Prenons l’exemple du métier de vendeur en boutique. La différenciation de la vente en magasin par rapport à celle sur Internet se fait en premier lieu sur la qualité de la relation, appelant des savoir-faire pointus sur les produits et des savoir-être d’exception. En ayant analysé le métier, la DRH identifie que les informations sur les produits établies par le marketing peuvent être mises à disposition du vendeur à certains moments du processus de vente.
Elles lui arrivent par les outils (tablettes, outils digitaux incorporant notamment l’IA), sous une forme permettant de les partager avec le client pour enrichir l’échange. Cette approche permet au collaborateur d’améliorer son expertise métier durant l’acte de vente. En ayant défini au préalable les comportements à développer chez le vendeur, la DRH peut utiliser les mêmes outils pour suggérer au vendeur, à partir de l’analyse des termes utilisés pendant la vente et de la tonalité de l’échange, des ajustements personnalisés lui permettant d’améliorer ses savoir-être. Ces évolutions sont en cours d’intégration par des acteurs comme Sephora, Chanel ou L’Oréal.
Pour déployer une démarche efficace
Déployer une telle démarche supposera tout d’abord de décrire le travail attendu précisément pour pouvoir ensuite définir sur quoi agir. Pour comprendre la réalité de ce que font les personnes en situation, les approches aujourd’hui utilisées au sein des entreprises dans les descriptions de fonction, les référentiels métiers ou dans certains projets de GEPP négligent trop souvent la différence entre le prescrit et le réel. Elles ne prennent qu’insuffisamment en compte la façon dont le salarié réalise son activité de son point de vue.
Pour décrire une situation de travail, évoquons plusieurs clés. Elle devra intégrer dans cette description ce qui, dans l’activité, est fait en lien avec l’équipe, les managers ou les clients, puisque le salarié agit en interaction. Il s’agira par ailleurs de partir de ce que vit l’intéressé : qu’est-ce qui va faire qu’il estimera avoir bien travaillé ?
Une fois cette description du travail réel disponible, l’entreprise devra appréhender les situations de travail de demain. L’approche devra d’abord être « macro » : identifier les transformations majeures qui vont impacter les métiers, qu’elles soient économiques, technologiques ou culturelles. Puis les croiser avec les impacts des choix stratégiques de l’entreprise sur ces métiers, dans une approche de type strategic workforce planning. L’approche sera, en complément, d’ordre « micro » : préciser ce qui, demain, dans une situation de travail donnée, sera toujours fait par l’Homme et ce sur quoi il sera remplacé par les technologies, ainsi que les informations alors disponibles et ce qui fera la différence entre le novice et l’expert.

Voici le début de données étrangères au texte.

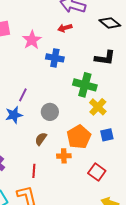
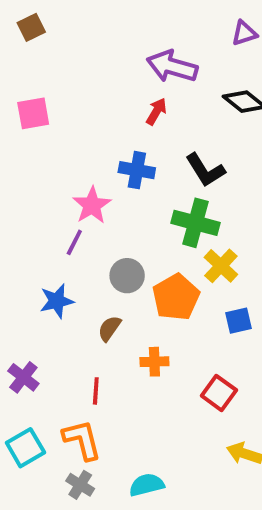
red arrow: (65, 28) -> (156, 111), turned 136
pink star: (32, 40) -> (92, 205), moved
black L-shape: (105, 58) -> (205, 170), moved, turned 50
blue star: (14, 115) -> (57, 301), moved
orange pentagon: (79, 137) -> (176, 297), moved

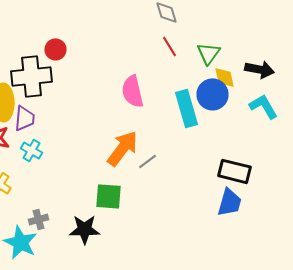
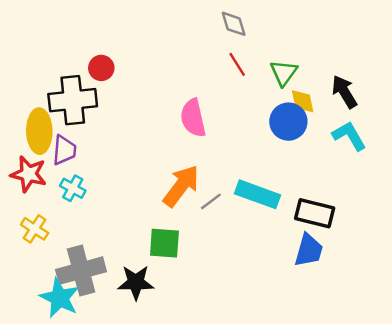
black arrow: (260, 69) -> (344, 92), turned -132
cyan rectangle: (186, 108) -> (257, 194), moved, turned -54
gray cross: (38, 219) -> (81, 271), size x2.0

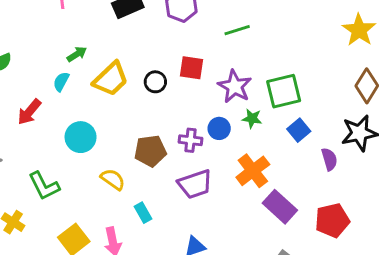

L’entreprise devra assurer à ses collaborateurs un accès en temps réel aux informations nouvelles indispensables à l’activité : tout changement dans le contenu du travail sera livré sur le poste lui-même. L’entreprise facilitera la mise en place des réseaux apprenants et des apprentissages par les pairs, avec une vraie influence des communautés. Un accompagnement pédagogique personnalisé et prenant en compte les différences dans la capacité d’apprentissage sera mis en place.